Step 4: Plot your data

The last step. No luminescence data analysis without a graphical representation of the results. Below we have chosen the abanico plot (Dietze et al. 2016) to visualise the final \(D_e\) distribution. The prior used function subset ensures that only values are shown, which have successfully been passed the rejection criteria.

df <- subset(results$data, RC.Status == "OK")
plot_AbanicoPlot(df[,1:2], zlab = expression(paste(D[e], " [s]")))

The compact call

Now let’s do all of this in a single, neat call using the |> pipe operator supported in R >= 4.0.0 onwards.

Note: Minor differences in the plot are due to the Monte Carlo runs used for the estimation of the uncertainty.

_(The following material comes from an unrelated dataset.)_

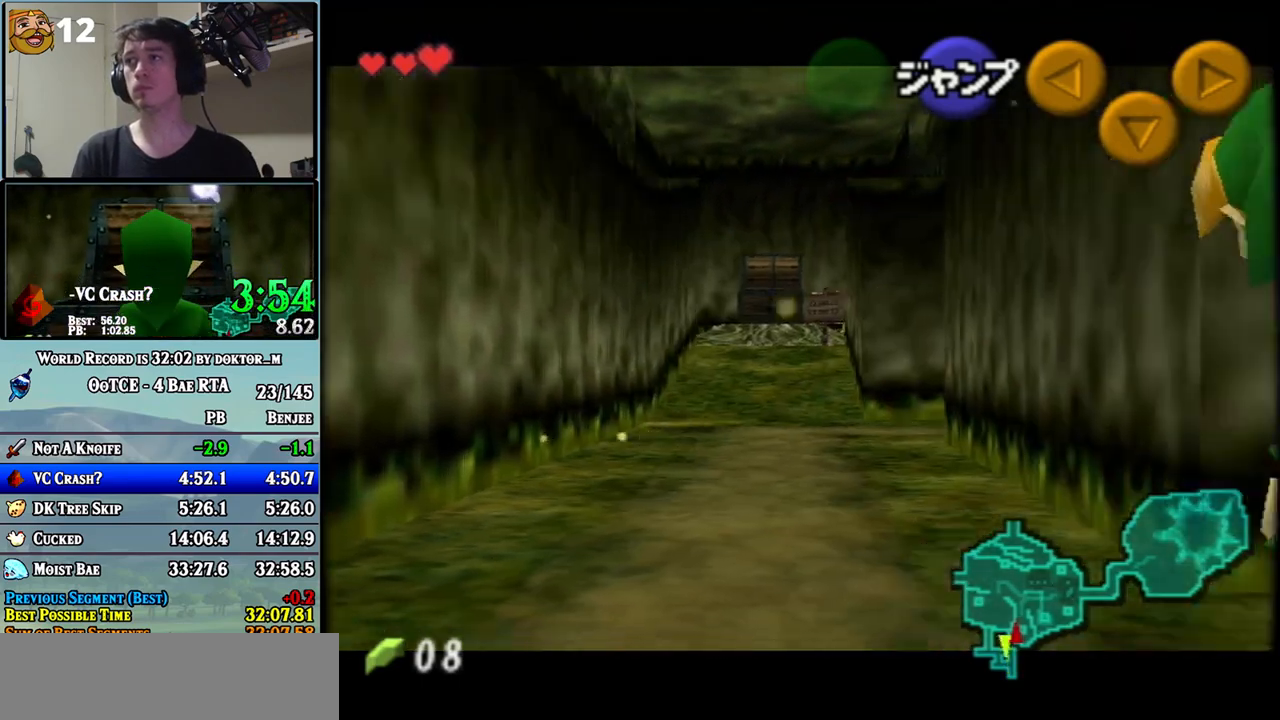
{"buttons": ["L1"], "left_stick": "right", "events": [[133, "A", "up"], [367, "A", "down"], [467, "A", "up"]]}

results <- read_BIN2R(file, verbose = FALSE, fastForward = TRUE)[1:20] |>
  analyse_SAR.CWOSL(
    signal.integral.min = 1,
    signal.integral.max = 5,
    background.integral.min = 200,
    background.integral.max = 250,
    fit.method = "EXP",
    rejection.criteria = list(
      recycling.ratio = 10,
      recuperation.rate = 10,
      testdose.error = 10,
      palaeodose.error = 20,
      exceed.max.regpoint = TRUE),
    plot = FALSE,
    verbose = FALSE) |>
  get_RLum(data.object = "data") |>
  subset(RC.Status == "OK") |>
  plot_AbanicoPlot(zlab = expression(paste(D[e], " [s]")))

References

Dietze, Michael, Sebastian Kreutzer, Christoph Burow, Margret C Fuchs, Manfred Fischer, and Christoph Schmidt. 2016. The abanico plot: visualising chronometric data with individual standard errors.” Quaternary Geochronology 31 (February): 12–18.
Fuchs, Margret C, Sebastian Kreutzer, Christoph Burow, Michael Dietze, Manfred Fischer, Christoph Schmidt, and Markus Fuchs. 2015. Data processing in luminescence dating analysis: An exemplary workflow using the R package Luminescence.” Quaternary International 362 (March): 8–13.
Murray, Andrew S, and Ann G Wintle. 2000. Luminescence dating of quartz using an improved single-aliquot regenerative-dose protocol.” Radiation Measurements 32 (1): 57–73.